In the entries below, which lines run from the one containing "(fp_line (start -8 5) (end -8" to the one containing "(fp_line (start -8 12) (end 10"? Copy exactly those lines, ends included, and no others.
RAW DATA below:
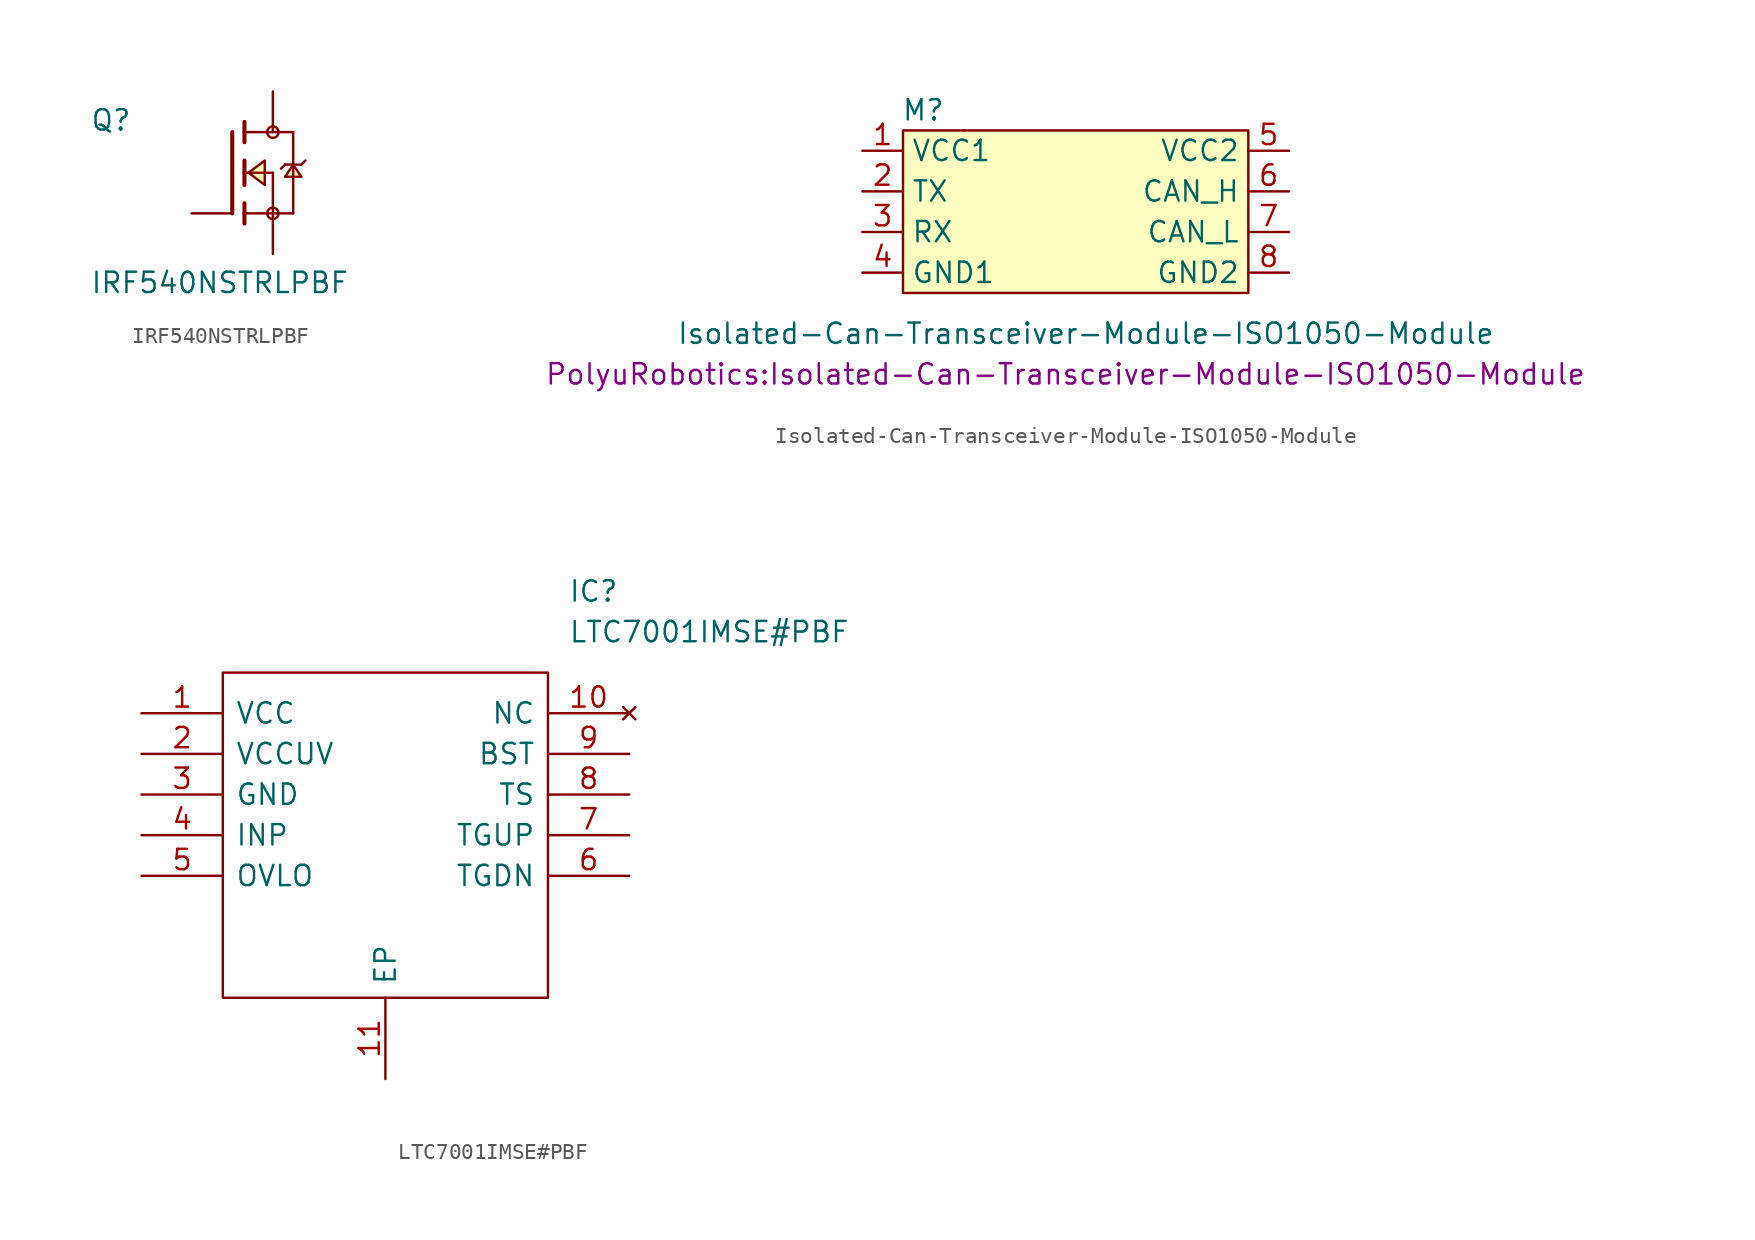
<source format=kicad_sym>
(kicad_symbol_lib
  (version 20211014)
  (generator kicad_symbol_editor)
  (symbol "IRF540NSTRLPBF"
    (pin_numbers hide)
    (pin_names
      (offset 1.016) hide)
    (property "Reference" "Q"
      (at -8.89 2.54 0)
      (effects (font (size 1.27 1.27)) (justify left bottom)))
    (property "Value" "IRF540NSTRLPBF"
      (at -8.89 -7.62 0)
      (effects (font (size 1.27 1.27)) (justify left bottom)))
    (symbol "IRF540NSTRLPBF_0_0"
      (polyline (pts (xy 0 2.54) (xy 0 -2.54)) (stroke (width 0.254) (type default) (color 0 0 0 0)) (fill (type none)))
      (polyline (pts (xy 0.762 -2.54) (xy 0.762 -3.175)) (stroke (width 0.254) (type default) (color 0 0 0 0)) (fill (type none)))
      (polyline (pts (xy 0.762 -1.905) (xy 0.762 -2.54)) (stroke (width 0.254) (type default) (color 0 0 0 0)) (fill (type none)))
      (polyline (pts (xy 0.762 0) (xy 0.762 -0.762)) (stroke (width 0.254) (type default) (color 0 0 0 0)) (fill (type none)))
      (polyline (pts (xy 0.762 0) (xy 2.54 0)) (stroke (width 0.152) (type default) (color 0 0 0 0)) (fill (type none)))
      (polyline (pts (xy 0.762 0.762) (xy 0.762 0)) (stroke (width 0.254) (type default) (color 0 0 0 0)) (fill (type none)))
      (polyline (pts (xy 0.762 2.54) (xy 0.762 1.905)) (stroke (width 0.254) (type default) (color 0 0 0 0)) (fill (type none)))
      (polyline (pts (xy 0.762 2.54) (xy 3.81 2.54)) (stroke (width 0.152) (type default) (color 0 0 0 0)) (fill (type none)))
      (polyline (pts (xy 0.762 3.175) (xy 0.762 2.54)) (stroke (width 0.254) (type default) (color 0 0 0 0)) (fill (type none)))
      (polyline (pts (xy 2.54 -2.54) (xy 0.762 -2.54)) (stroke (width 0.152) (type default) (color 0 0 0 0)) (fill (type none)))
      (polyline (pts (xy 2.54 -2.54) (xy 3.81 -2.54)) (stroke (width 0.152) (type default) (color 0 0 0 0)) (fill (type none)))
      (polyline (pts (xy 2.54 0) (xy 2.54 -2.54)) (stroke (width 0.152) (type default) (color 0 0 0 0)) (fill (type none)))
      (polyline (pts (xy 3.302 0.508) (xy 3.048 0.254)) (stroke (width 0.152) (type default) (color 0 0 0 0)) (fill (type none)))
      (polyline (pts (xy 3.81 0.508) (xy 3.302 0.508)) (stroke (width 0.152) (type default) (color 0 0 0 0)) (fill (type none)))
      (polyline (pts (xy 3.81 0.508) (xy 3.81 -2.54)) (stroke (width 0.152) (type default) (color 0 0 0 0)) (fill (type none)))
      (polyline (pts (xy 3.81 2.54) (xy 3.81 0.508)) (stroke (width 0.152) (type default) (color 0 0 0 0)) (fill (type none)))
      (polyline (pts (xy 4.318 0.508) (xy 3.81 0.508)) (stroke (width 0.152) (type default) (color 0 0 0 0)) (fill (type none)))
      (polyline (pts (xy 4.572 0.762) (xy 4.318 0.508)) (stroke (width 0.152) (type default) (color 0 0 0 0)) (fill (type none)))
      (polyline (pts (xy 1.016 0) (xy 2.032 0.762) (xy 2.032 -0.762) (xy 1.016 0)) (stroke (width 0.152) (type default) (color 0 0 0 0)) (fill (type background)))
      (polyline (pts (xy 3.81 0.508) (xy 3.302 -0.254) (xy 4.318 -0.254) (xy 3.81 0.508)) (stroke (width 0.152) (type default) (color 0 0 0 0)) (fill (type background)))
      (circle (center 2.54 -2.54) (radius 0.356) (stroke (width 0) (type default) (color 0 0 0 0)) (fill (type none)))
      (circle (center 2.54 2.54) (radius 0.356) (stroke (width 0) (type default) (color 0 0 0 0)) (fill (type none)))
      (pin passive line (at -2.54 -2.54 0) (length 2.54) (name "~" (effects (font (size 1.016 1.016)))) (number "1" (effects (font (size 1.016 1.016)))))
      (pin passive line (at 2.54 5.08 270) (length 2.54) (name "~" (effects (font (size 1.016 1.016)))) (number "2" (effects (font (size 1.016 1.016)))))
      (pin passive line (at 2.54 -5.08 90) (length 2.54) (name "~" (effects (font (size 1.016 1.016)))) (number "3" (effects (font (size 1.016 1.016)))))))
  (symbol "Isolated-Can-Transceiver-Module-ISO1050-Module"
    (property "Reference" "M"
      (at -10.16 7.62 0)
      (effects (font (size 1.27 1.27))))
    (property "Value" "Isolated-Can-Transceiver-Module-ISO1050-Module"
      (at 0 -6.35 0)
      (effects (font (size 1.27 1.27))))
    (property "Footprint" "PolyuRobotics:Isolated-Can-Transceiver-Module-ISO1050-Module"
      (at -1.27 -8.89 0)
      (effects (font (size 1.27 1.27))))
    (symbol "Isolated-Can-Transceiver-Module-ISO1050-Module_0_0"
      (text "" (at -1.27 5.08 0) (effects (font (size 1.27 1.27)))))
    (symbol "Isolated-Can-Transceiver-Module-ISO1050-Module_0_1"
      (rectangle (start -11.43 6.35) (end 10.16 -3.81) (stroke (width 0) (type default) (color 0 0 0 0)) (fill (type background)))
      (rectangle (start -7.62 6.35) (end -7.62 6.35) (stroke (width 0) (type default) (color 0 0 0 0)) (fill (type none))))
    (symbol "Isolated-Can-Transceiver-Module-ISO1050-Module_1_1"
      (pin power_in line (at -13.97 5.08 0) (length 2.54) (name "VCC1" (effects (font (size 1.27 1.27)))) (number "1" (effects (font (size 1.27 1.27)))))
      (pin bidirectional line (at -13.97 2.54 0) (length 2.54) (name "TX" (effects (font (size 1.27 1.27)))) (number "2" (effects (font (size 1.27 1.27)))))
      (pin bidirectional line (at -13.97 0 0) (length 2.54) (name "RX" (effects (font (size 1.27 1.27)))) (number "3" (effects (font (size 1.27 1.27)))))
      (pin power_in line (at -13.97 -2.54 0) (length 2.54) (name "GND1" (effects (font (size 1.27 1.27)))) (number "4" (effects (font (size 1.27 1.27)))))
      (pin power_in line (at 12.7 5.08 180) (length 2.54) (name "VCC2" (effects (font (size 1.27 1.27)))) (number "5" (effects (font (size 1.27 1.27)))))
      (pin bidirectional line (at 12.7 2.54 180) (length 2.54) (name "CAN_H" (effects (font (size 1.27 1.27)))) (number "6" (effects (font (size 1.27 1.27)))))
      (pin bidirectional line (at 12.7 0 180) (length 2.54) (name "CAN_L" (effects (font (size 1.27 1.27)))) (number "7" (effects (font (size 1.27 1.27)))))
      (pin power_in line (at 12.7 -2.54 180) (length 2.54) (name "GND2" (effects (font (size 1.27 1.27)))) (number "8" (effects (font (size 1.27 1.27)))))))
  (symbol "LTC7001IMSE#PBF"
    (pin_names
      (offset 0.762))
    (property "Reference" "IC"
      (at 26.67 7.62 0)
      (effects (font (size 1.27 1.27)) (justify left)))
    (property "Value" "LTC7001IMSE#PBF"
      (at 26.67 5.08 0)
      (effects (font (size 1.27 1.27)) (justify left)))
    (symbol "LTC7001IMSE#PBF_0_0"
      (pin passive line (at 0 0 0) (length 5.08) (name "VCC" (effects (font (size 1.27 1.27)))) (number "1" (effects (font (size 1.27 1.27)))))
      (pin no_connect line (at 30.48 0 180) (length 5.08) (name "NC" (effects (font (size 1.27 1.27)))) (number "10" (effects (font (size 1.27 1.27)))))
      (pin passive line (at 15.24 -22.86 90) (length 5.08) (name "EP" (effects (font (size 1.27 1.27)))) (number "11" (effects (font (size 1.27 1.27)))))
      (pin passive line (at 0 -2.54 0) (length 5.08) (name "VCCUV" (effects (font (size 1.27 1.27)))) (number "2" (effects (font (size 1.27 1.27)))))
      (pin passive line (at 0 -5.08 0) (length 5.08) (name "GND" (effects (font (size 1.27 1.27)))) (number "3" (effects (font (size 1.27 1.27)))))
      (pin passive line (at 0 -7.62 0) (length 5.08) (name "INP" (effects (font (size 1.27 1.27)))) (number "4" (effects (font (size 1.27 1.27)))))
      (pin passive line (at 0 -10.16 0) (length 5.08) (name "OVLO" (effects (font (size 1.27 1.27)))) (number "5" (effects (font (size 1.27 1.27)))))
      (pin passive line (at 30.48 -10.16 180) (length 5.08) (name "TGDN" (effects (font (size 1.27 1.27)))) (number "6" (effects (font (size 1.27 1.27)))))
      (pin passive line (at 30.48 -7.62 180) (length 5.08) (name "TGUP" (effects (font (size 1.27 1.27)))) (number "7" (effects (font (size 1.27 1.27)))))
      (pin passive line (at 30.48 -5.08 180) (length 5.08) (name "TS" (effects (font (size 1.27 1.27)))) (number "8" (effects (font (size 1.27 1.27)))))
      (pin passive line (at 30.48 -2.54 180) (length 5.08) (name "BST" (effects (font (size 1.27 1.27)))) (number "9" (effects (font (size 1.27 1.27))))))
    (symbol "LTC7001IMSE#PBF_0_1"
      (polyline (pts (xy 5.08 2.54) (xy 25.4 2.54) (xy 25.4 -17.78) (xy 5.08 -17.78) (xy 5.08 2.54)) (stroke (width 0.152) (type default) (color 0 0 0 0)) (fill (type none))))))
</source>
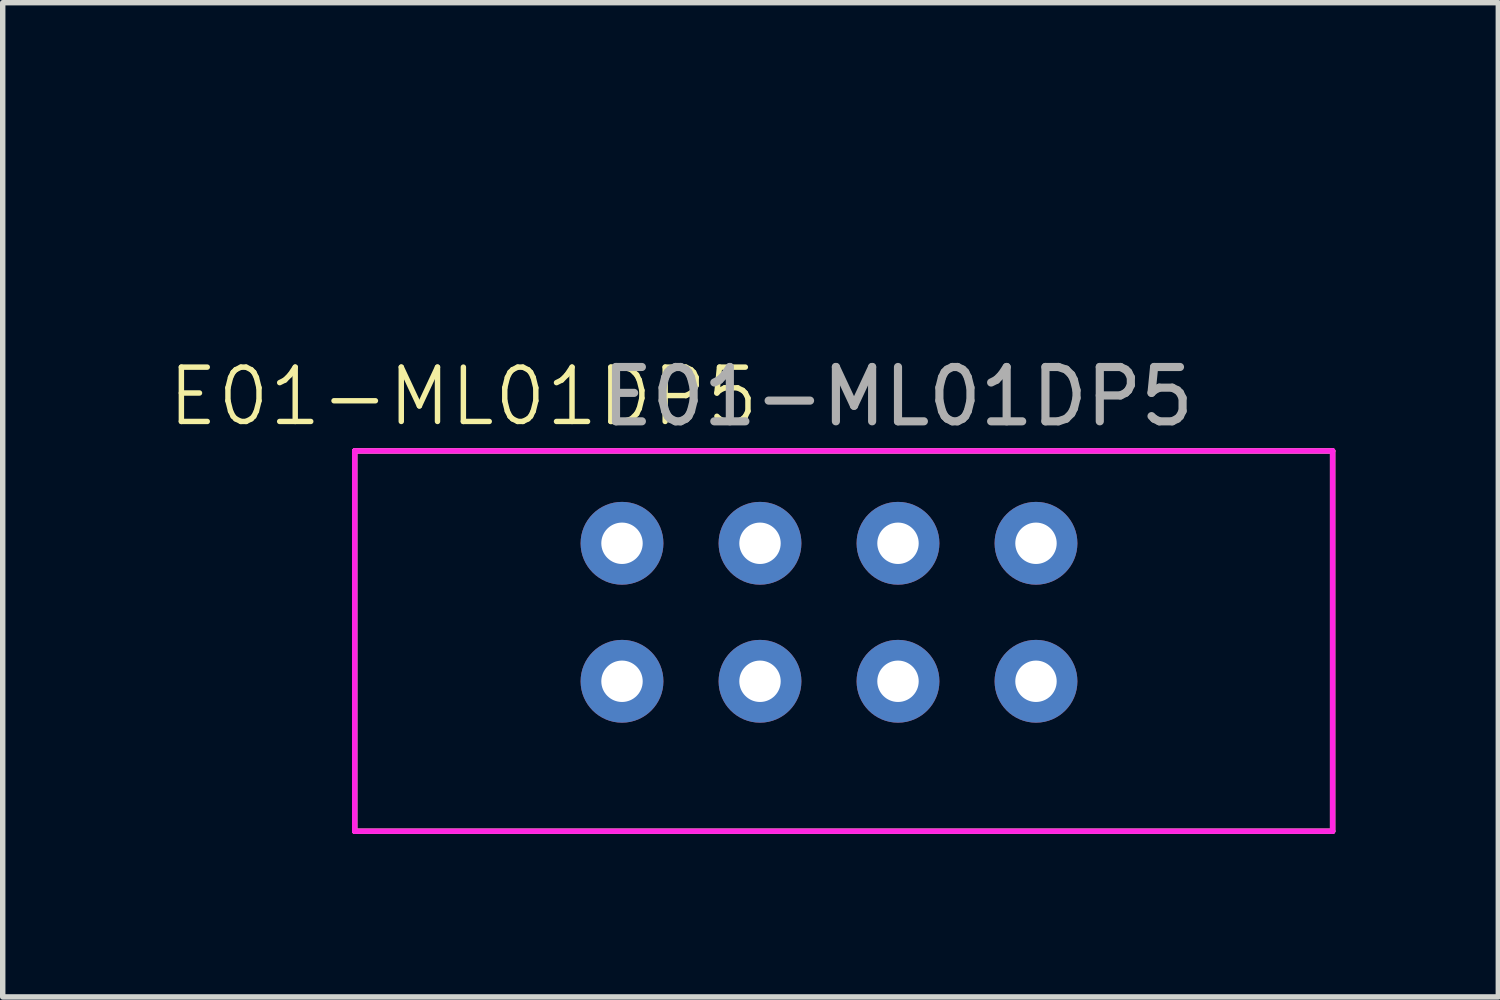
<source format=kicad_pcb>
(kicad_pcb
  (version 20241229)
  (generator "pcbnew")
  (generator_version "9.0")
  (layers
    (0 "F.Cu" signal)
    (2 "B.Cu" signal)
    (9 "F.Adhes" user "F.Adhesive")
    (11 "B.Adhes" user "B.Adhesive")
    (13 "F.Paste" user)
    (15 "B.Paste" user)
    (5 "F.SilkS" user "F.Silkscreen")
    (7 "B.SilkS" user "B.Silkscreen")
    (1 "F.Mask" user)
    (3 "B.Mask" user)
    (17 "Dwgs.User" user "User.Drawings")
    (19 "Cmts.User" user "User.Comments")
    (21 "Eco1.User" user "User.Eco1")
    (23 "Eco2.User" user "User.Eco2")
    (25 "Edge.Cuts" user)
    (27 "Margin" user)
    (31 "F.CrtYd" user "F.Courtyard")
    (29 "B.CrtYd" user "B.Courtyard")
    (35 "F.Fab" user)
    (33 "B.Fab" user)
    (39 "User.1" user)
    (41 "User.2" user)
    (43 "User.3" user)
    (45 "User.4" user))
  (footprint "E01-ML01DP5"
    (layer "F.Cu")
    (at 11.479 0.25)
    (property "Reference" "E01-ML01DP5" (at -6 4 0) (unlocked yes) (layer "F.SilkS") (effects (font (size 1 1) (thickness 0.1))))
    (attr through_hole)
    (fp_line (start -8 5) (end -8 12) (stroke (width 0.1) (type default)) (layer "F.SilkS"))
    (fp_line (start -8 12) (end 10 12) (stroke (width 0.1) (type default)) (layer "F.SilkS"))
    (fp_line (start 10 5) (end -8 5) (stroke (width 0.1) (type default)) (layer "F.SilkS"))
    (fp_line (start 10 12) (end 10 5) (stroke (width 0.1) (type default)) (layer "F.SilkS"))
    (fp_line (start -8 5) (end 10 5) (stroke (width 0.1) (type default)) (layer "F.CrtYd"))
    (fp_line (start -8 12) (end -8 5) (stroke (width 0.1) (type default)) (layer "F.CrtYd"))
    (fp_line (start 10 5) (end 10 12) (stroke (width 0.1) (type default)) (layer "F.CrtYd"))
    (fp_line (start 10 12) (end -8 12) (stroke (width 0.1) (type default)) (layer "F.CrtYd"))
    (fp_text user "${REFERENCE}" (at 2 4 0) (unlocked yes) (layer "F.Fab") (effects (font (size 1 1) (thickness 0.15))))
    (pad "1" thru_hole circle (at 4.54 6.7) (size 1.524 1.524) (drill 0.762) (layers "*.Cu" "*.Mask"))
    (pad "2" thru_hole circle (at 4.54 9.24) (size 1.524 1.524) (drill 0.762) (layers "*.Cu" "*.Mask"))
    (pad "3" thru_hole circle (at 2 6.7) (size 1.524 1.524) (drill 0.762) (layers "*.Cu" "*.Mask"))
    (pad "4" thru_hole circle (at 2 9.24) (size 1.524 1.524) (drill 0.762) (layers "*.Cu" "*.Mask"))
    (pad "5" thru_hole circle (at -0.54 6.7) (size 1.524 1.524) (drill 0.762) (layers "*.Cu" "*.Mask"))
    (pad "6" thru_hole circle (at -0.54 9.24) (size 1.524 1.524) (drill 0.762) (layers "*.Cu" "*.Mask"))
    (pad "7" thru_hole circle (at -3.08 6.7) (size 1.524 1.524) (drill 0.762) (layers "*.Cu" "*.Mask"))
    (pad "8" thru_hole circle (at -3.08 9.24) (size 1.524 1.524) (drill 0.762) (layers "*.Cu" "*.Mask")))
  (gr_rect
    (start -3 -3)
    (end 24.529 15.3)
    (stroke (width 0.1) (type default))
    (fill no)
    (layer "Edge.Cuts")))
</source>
End of RAW DATA.
**OUTPUT OF THE TASK**
    (fp_line (start -8 5) (end -8 12) (stroke (width 0.1) (type default)) (layer "F.SilkS"))
    (fp_line (start -8 12) (end 10 12) (stroke (width 0.1) (type default)) (layer "F.SilkS"))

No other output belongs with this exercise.